Input records >>
Segment Open

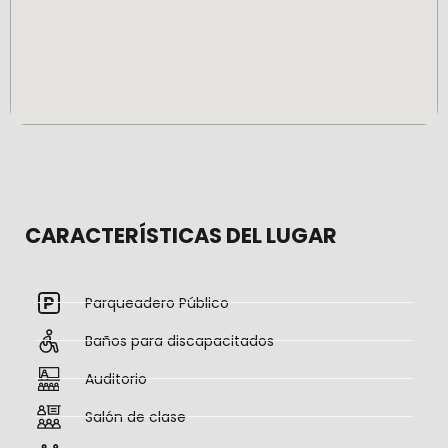
CARACTERÍSTICAS DEL LUGAR
Parqueadero Público
Baños para discapacitados
Auditorio
Salón de clase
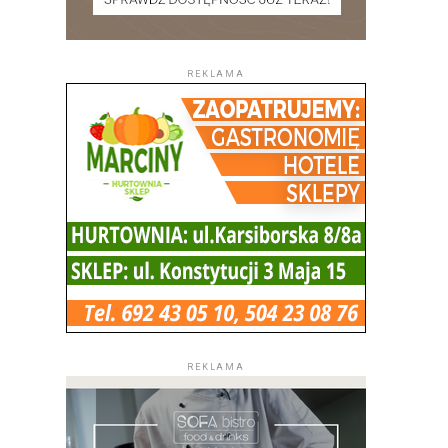
REKLAMA
REKLAMA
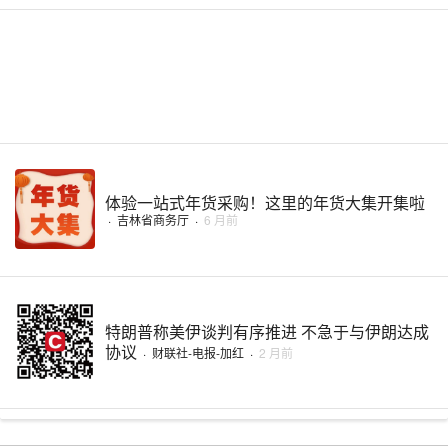
体验一站式年货采购！这里的年货大集开集啦
·
吉林省商务厅
·
6 月前
特朗普称美伊谈判有序推进 不急于与伊朗达成
协议
·
财联社-电报-加红
·
2 月前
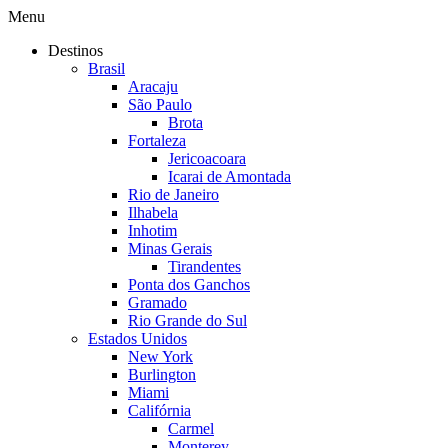
Menu
Destinos
Brasil
Aracaju
São Paulo
Brota
Fortaleza
Jericoacoara
Icarai de Amontada
Rio de Janeiro
Ilhabela
Inhotim
Minas Gerais
Tirandentes
Ponta dos Ganchos
Gramado
Rio Grande do Sul
Estados Unidos
New York
Burlington
Miami
Califórnia
Carmel
Monterey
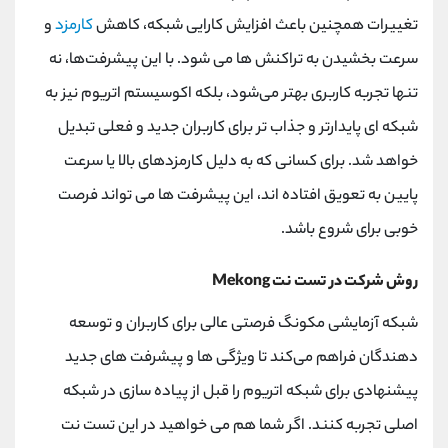
تغییرات همچنین باعث افزایش کارایی شبکه، کاهش
کارمزد
و
سرعت بخشیدن به تراکنش ها می شود. با این پیشرفت‌ها، نه
تنها تجربه کاربری بهتر می‌شود، بلکه اکوسیستم اتریوم نیز به
شبکه‌ ای پایدارتر و جذاب ‌تر برای کاربران جدید و فعلی تبدیل
خواهد شد. برای کسانی که به دلیل کارمزدهای بالا یا سرعت
پایین به تعویق افتاده اند، این پیشرفت ها می تواند فرصت
خوبی برای شروع باشد.
روش شرکت در تست نت Mekong
شبکه آزمایشی مکونگ فرصتی عالی برای کاربران و توسعه
‌دهندگان فراهم می‌کند تا ویژگی‌ ها و پیشرفت ‌های جدید
پیشنهادی برای شبکه اتریوم را قبل از پیاده ‌سازی در شبکه
اصلی تجربه کنند. اگر شما هم می خواهید در این تست نت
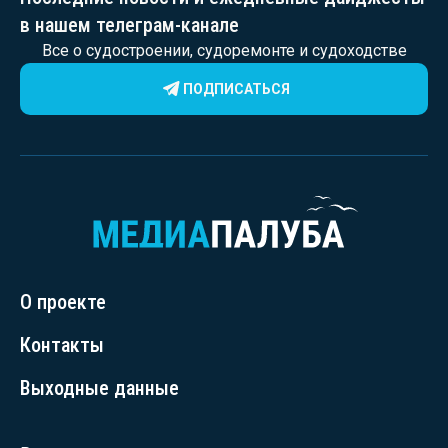
в нашем телеграм-канале
Все о судостроении, судоремонте и судоходстве
ПОДПИСАТЬСЯ
О проекте
Контакты
Выходные данные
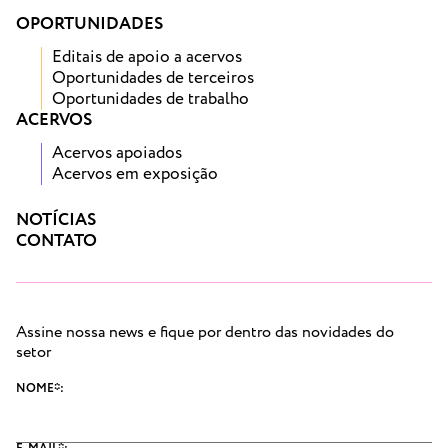
OPORTUNIDADES
Editais de apoio a acervos
Oportunidades de terceiros
Oportunidades de trabalho
ACERVOS
Acervos apoiados
Acervos em exposição
NOTÍCIAS
CONTATO
Assine nossa news e fique por dentro das novidades do
setor
NOME*:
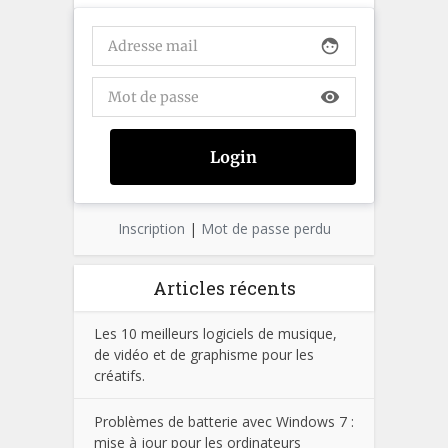
face
visibility
Inscription
|
Mot de passe perdu
Articles récents
Les 10 meilleurs logiciels de musique,
de vidéo et de graphisme pour les
créatifs.
Problèmes de batterie avec Windows 7 :
mise à jour pour les ordinateurs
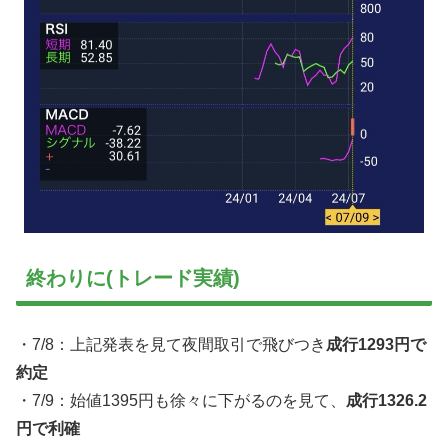
終わりに(トレード実績)
・7/8：上記発表を見て夜間取引で飛びつき
成行1293円で
約定
・7/9：始値1395円も徐々に下がるのを見て、
成行1326.2
円で利確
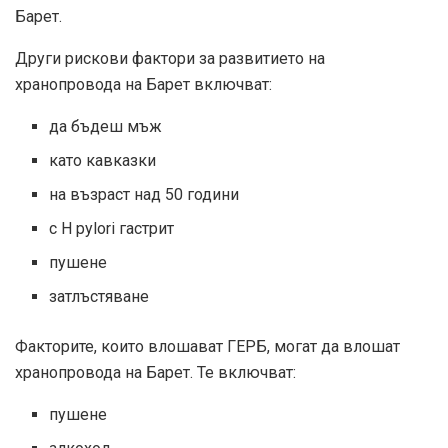
Барет.
Други рискови фактори за развитието на
хранопровода на Барет включват:
да бъдеш мъж
като кавказки
на възраст над 50 години
с H pylori гастрит
пушене
затлъстяване
Факторите, които влошават ГЕРБ, могат да влошат
хранопровода на Барет. Те включват:
пушене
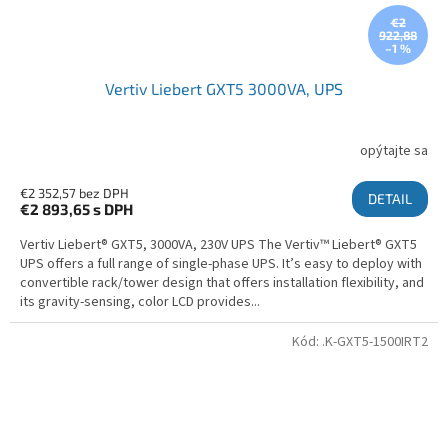
€2
922,88
–1 %
Vertiv Liebert GXT5 3000VA, UPS
opýtajte sa
€2 352,57 bez DPH
DETAIL
€2 893,65
s DPH
Vertiv Liebert® GXT5, 3000VA, 230V UPS The Vertiv™ Liebert® GXT5
UPS offers a full range of single-phase UPS. It’s easy to deploy with
convertible rack/tower design that offers installation flexibility, and
its gravity-sensing, color LCD provides...
Kód:
.K-GXT5-1500IRT2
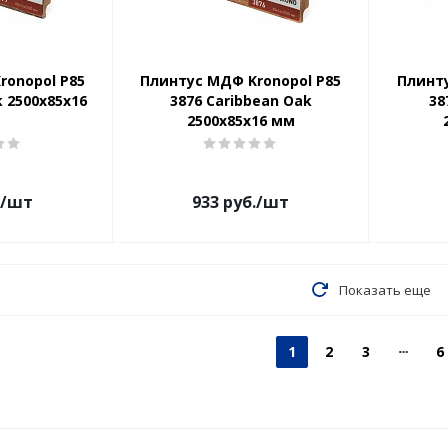
ronopol P85
Плинтус МДФ Kronopol P85
Плинту
k 2500х85х16
3876 Caribbean Oak
38
2500х85х16 мм
/шт
933
руб.
/шт
Показать еще
1
2
3
6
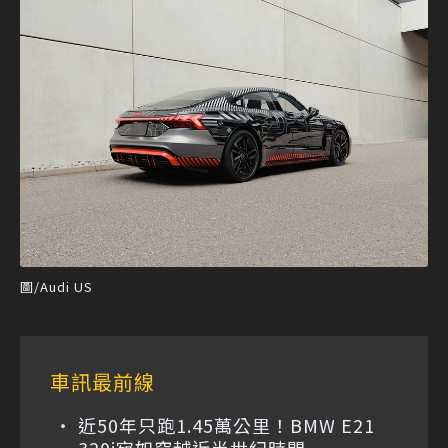
圖/Audi US
車訊最前線
近50年只跑1.45萬公里！BMW E21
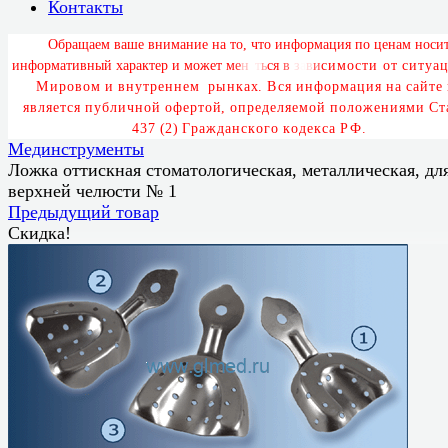
Контакты
О
б
р
а
щ
а
е
м
в
а
ш
е
в
н
и
м
а
н
и
е
н
а
т
о
,
ч
т
о
и
н
ф
о
р
м
а
ц
и
я
п
о
ц
е
н
а
м
н
о
с
и
и
н
ф
о
р
м
а
т
и
в
н
ы
й
х
а
р
а
к
т
е
р
и
м
о
ж
е
т
м
е
н
я
т
ь
с
я
в
з
а
в
и
с
и
м
о
с
т
и
о
т
с
и
т
у
а
ц
М
и
р
о
в
о
м
и
в
н
у
т
р
е
н
н
е
м
р
ы
н
к
а
х
.
В
с
я
и
н
ф
о
р
м
а
ц
и
я
н
а
с
а
й
т
е
я
в
л
я
е
т
с
я
п
у
б
л
и
ч
н
о
й
о
ф
е
р
т
о
й
,
о
п
р
е
д
е
л
я
е
м
о
й
п
о
л
о
ж
е
н
и
я
м
и
С
т
4
3
7
(
2
)
Г
р
а
ж
д
а
н
с
к
о
г
о
к
о
д
е
к
с
а
Р
Ф
.
Мединструменты
Ложка оттискная стоматологическая, металлическая, дл
верхней челюсти № 1
Предыдущий товар
Скидка!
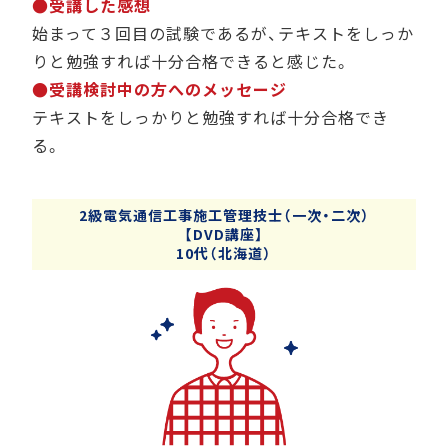
●受講した感想
始まって３回目の試験であるが、テキストをしっか
りと勉強すれば十分合格できると感じた。
●受講検討中の方へのメッセージ
テキストをしっかりと勉強すれば十分合格でき
る。
2級電気通信工事施工管理技士（一次・二次）
【DVD講座】
10代（北海道）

Segment Closed

Written task >> If a line in the records holds the string "پیشرفت", copy it.

Solution below >>
سرعت بخشیدن به تراکنش ها می شود. با این پیشرفت‌ها، نه
پایین به تعویق افتاده اند، این پیشرفت ها می تواند فرصت
‌دهندگان فراهم می‌کند تا ویژگی‌ ها و پیشرفت ‌های جدید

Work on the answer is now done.